##### Selected excerpt #####

Benchmarks and Evaluation

The survey compiles a comprehensive set of benchmarks spanning single-hop and multi-hop QA, fact-checking, mathematics, code generation, web browsing, and multimodal tasks. These benchmarks are analyzed in terms of their retrieval and reasoning challenges, with particular attention to the need for multi-document synthesis, expert-level knowledge, symbolic reasoning, and agentic planning. The survey highlights the lack of standardized metrics for evaluating the full retrieval-reasoning trajectory, including intermediate query quality, logical consistency, and efficiency.

Implementation Considerations

System Design: The survey emphasizes the importance of modular architectures that allow for flexible integration of retrieval, reasoning, and tool use. Iterative, agentic frameworks require careful orchestration of retrieval calls, reasoning steps, and evidence aggregation, often under tight latency and resource constraints.

##### Raw data #####

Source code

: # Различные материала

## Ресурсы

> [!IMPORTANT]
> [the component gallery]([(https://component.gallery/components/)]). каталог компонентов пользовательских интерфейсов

#####

Action item A — According to the survey passage, what is lacking for evaluating the full retrieval-reasoning trajectory?
Action item B — Pick up the survey passage on retrieval and reasoning after its last sentence and continue it.
The data plays no part in this.

Task output A — Standardized metrics.

Task output B —
Retrieval Strategies: Advanced systems employ dynamic query planning, adaptive retrieval depth, and memory-aware caching to balance efficiency and coverage. Graph-based and knowledge-guided retrieval is particularly effective in domains with structured data.

Reasoning Workflows: Chain-based approaches are efficient but susceptible to error propagation; tree- and graph-based methods offer higher recall and robustness at the cost of increased computational overhead. The choice of workflow should be guided by task complexity, domain structure, and resource availability.

Agent Orchestration: Single-agent systems are simpler to implement but may struggle with specialization and scalability. Multi-agent systems enable modularity and robustness but introduce coordination and communication overhead. Reinforcement learning and instruction tuning are effective for aligning agent behavior with task objectives and user preferences.

Performance and Scaling: Synergized RAG-reasoning systems can incur significant latency due to iterative retrieval and reasoning. Techniques such as thought distillation, length-penalty, model compression, and budget-aware planning are necessary for practical deployment. The survey notes that executing a single deep research query can take over 10 minutes in some settings, underscoring the need for efficiency optimizations.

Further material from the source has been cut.